=== WHAT NEEDS TO BE DONE ===
In the records below, copy the lines from the one with "Segment regions of **esophagus**." through the one with "124L103 127L111 128L115" exactly, both ends included, and leave the pictures out of your copy.

=== ENTRIES SHOWN ===
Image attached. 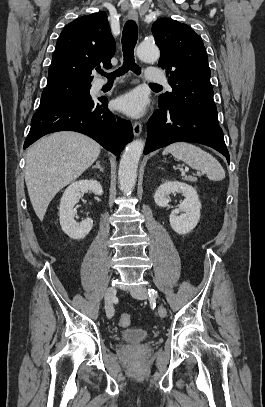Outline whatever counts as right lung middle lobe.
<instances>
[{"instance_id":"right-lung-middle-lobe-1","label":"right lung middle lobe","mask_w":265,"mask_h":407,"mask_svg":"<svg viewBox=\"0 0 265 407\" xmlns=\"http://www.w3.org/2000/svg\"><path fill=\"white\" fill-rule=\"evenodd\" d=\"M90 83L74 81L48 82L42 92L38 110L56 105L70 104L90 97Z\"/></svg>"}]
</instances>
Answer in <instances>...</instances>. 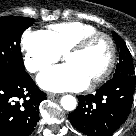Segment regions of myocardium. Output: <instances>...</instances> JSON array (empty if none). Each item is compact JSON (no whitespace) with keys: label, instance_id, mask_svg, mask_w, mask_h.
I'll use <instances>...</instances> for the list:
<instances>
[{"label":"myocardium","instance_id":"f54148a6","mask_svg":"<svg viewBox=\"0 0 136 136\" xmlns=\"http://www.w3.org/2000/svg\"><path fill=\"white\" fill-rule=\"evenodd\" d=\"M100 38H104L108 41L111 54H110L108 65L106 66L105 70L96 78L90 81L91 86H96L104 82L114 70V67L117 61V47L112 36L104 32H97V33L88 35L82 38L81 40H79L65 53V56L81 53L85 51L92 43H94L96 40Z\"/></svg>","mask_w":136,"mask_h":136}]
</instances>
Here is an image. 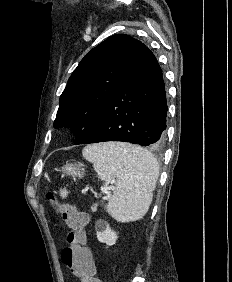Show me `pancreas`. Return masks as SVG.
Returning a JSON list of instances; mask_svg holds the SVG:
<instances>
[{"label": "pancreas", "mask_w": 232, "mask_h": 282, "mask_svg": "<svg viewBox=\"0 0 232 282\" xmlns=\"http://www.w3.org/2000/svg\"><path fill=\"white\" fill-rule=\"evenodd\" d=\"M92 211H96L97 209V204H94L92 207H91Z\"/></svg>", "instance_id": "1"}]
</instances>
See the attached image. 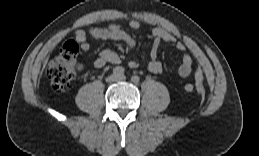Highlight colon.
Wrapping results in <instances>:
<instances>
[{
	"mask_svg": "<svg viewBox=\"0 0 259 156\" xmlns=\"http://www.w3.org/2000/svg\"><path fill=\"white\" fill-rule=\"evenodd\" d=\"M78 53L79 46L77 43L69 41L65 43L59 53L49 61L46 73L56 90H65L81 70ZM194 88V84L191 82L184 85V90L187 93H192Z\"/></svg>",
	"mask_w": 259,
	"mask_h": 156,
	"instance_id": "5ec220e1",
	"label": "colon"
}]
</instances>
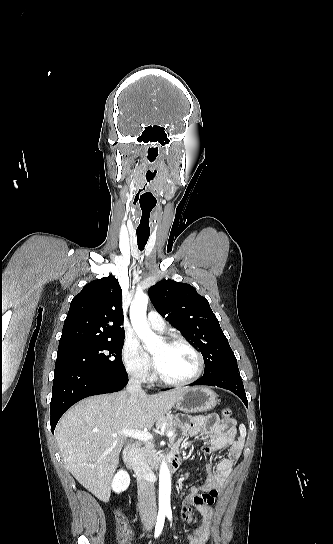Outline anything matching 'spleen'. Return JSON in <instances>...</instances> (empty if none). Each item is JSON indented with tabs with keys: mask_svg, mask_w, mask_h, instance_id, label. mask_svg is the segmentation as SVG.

--

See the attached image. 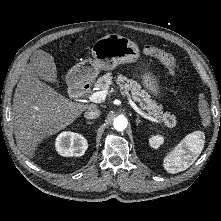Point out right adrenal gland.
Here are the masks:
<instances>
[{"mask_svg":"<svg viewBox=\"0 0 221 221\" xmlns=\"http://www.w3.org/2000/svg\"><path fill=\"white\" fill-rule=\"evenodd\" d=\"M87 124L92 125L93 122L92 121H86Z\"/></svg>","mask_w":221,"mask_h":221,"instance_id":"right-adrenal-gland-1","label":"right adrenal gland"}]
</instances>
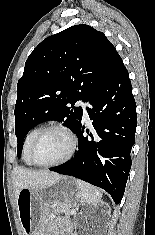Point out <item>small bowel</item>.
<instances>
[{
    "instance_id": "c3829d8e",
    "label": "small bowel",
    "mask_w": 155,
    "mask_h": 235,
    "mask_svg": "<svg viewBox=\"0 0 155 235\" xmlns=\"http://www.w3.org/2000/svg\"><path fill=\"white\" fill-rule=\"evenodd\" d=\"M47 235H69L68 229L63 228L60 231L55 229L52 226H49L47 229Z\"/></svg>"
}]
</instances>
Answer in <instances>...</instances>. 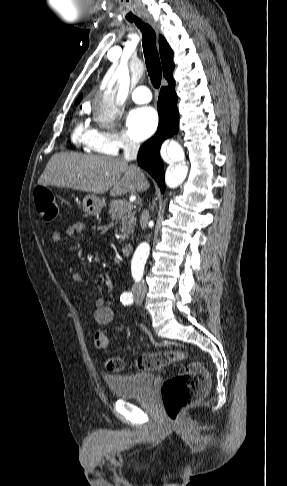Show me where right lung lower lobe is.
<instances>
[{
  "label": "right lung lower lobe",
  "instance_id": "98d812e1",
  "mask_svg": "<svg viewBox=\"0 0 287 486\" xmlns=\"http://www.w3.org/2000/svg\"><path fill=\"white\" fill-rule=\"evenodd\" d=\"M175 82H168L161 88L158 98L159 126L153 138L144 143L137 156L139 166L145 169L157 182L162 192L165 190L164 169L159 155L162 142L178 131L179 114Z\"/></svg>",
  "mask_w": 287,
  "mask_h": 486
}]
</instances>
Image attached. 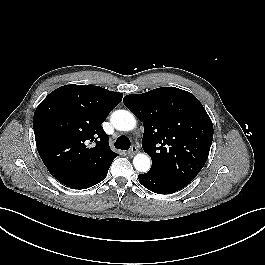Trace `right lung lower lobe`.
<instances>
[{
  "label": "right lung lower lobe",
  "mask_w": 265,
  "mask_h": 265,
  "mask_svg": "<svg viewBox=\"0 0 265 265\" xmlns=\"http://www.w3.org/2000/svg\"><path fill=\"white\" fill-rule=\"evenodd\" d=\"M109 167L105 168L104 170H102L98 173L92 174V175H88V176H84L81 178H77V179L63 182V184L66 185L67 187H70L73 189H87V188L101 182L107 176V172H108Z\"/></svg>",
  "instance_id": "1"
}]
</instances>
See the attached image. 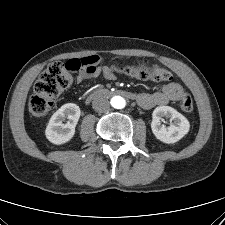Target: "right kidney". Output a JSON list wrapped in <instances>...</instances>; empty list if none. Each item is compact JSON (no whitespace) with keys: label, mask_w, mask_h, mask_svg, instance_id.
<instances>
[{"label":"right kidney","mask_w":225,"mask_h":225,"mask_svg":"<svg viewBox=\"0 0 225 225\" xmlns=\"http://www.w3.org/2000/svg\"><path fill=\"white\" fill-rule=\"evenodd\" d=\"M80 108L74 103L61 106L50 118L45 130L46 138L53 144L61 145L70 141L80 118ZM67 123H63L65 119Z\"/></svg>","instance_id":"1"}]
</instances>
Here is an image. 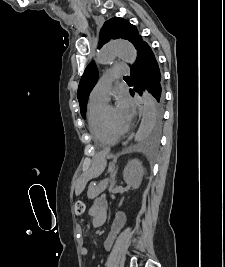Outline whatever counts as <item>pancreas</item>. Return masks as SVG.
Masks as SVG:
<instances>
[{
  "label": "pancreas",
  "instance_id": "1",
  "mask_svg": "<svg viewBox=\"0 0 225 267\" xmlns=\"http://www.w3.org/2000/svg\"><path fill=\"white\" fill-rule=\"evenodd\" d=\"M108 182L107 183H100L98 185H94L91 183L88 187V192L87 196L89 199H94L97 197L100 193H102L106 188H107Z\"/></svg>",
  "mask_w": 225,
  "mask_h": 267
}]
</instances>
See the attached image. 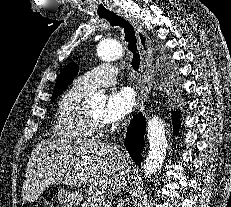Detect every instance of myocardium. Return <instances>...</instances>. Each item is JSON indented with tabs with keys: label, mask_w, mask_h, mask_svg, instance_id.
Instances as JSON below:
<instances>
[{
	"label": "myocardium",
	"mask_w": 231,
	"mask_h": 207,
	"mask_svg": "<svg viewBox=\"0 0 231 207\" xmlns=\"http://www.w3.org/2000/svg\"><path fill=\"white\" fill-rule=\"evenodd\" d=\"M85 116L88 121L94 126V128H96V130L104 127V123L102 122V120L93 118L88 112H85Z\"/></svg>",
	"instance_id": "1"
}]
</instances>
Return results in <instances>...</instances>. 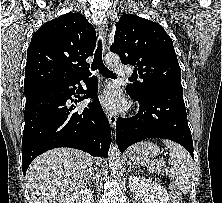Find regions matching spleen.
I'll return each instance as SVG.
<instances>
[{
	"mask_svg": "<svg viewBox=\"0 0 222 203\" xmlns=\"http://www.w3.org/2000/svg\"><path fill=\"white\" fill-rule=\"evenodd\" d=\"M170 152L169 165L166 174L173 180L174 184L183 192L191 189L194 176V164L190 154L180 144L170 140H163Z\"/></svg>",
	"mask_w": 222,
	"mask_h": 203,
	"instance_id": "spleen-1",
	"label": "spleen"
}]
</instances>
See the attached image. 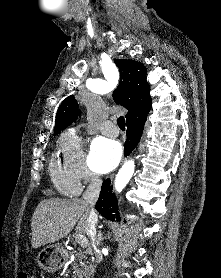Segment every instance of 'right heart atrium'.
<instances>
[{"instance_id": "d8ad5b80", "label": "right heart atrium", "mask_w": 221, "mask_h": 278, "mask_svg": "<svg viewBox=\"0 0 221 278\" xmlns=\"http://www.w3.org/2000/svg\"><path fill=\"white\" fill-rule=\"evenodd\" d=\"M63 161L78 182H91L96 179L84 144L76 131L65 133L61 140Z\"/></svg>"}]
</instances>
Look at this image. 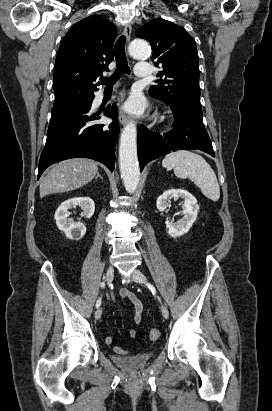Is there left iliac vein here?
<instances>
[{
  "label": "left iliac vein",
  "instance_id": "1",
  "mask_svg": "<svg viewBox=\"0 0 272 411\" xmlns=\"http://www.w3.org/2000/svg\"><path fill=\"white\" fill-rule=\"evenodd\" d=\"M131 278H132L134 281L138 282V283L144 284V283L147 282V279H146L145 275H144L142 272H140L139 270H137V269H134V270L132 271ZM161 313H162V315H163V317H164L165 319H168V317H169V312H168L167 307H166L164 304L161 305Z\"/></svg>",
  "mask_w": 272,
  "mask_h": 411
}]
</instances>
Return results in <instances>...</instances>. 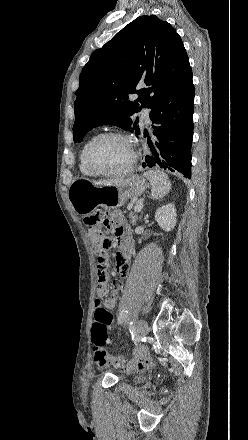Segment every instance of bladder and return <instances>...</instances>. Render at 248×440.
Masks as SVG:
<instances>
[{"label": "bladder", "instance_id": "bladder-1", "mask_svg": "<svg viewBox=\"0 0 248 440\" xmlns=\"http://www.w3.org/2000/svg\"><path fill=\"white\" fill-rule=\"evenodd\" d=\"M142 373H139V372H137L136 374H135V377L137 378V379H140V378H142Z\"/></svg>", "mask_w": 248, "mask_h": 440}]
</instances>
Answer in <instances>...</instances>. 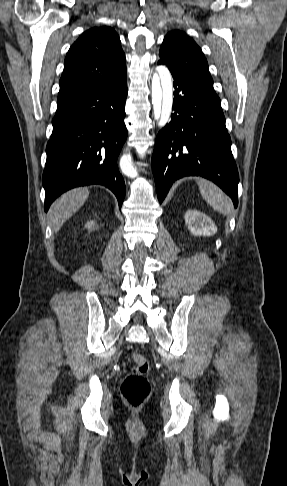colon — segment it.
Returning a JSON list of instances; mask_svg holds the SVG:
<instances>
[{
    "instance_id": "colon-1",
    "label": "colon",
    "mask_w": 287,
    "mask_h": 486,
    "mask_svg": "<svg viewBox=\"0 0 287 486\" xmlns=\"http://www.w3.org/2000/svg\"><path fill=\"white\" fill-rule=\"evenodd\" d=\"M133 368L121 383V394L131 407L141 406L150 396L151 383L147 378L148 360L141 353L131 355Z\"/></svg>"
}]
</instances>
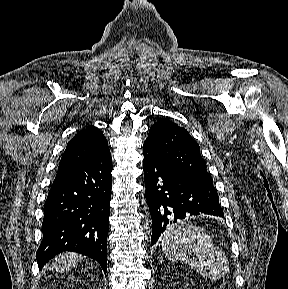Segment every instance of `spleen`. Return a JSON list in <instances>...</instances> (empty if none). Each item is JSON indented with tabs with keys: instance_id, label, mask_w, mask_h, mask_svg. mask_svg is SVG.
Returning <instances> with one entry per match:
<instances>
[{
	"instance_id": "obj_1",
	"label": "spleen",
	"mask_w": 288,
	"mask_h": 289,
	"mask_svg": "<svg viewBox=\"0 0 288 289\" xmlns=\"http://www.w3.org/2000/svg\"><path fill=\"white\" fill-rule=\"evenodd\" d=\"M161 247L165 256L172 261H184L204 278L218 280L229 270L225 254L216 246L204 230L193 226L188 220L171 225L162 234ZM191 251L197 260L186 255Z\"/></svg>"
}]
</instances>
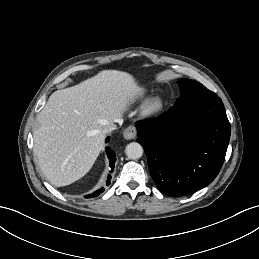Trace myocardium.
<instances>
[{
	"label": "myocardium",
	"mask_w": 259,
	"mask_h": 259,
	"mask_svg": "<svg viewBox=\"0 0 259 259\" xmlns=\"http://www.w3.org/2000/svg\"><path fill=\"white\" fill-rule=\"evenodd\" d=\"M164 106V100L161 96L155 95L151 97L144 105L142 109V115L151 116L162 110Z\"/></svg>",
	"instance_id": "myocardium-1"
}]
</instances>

...

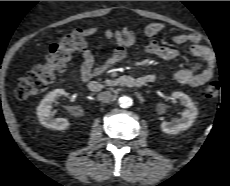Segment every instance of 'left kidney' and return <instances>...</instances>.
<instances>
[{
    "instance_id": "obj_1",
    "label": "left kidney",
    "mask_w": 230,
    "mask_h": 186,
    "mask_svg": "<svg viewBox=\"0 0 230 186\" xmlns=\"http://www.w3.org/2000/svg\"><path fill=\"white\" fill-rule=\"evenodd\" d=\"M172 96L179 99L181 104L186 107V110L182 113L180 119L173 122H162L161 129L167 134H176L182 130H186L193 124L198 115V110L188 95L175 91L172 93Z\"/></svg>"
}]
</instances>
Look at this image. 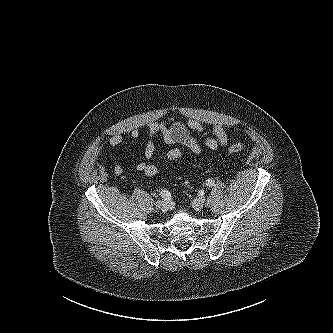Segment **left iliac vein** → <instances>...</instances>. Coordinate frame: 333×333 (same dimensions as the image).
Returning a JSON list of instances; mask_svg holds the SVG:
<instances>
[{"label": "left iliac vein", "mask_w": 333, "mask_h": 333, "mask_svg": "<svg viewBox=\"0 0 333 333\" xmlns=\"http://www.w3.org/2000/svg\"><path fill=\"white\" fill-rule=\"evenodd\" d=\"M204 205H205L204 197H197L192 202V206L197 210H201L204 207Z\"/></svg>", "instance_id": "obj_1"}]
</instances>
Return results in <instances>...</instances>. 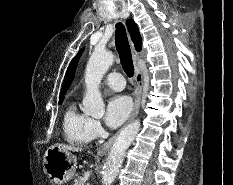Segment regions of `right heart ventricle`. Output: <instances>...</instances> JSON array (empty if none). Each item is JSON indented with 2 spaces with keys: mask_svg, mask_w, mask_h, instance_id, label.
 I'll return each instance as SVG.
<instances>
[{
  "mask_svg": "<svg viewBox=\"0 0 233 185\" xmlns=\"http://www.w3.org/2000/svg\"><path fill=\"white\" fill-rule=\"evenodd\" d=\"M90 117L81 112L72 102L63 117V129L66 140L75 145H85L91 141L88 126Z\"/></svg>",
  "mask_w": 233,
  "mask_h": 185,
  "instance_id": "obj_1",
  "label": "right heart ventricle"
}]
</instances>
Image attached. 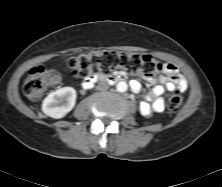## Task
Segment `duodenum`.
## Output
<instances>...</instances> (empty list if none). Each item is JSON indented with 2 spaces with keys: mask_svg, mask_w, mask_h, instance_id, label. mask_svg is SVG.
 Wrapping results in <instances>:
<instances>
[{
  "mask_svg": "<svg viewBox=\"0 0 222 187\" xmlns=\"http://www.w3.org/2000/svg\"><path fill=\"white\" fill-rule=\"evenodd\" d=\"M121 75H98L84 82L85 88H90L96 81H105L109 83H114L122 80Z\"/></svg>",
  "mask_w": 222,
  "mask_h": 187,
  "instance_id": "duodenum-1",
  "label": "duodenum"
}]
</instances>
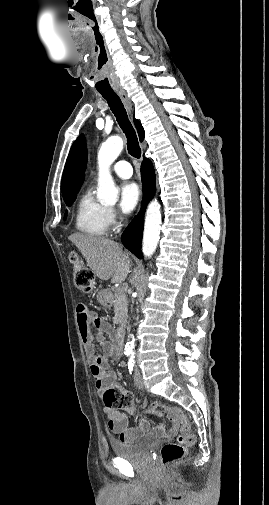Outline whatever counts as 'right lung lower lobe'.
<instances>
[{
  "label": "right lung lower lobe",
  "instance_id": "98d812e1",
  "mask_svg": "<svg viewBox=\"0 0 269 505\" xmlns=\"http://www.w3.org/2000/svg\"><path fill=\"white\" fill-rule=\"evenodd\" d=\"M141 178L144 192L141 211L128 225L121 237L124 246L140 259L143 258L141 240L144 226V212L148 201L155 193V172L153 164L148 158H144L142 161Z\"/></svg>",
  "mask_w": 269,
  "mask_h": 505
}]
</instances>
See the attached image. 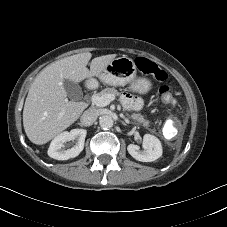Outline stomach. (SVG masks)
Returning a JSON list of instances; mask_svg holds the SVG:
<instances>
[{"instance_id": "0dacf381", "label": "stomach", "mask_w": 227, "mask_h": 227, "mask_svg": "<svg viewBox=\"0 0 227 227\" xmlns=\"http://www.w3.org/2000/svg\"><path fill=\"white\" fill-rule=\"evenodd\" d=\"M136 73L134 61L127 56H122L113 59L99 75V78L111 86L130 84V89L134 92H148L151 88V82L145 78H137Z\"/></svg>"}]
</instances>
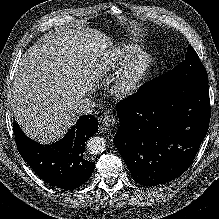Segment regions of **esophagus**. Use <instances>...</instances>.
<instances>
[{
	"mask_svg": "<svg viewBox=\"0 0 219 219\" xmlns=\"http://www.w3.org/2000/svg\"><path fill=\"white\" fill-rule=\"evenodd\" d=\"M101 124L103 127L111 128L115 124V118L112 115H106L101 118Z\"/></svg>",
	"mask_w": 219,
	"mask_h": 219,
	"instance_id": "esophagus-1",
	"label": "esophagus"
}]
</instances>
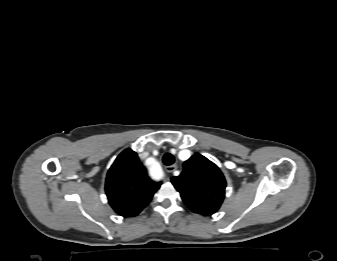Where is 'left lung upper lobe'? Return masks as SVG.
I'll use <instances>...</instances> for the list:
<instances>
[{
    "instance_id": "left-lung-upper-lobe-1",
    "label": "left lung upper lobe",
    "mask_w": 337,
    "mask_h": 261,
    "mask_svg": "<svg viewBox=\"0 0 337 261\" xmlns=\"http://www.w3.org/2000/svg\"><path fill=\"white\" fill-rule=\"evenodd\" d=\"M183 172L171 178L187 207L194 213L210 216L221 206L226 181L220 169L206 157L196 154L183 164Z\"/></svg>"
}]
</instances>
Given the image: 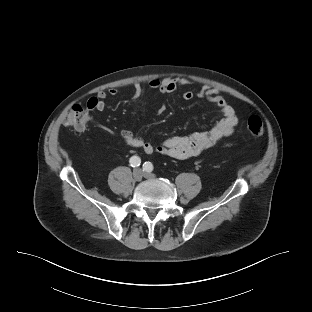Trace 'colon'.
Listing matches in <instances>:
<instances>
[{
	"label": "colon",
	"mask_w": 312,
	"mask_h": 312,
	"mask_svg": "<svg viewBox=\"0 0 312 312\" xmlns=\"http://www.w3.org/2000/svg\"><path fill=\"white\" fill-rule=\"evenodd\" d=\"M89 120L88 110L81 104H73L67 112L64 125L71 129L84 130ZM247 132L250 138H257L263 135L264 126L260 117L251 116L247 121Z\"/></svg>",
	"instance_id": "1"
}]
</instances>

=== SOLVED EXERCISE ===
Segment regions of **esophagus**. Use <instances>...</instances>.
<instances>
[{
	"mask_svg": "<svg viewBox=\"0 0 219 219\" xmlns=\"http://www.w3.org/2000/svg\"><path fill=\"white\" fill-rule=\"evenodd\" d=\"M101 124L103 127L111 128L115 124V118L112 115H106L101 118Z\"/></svg>",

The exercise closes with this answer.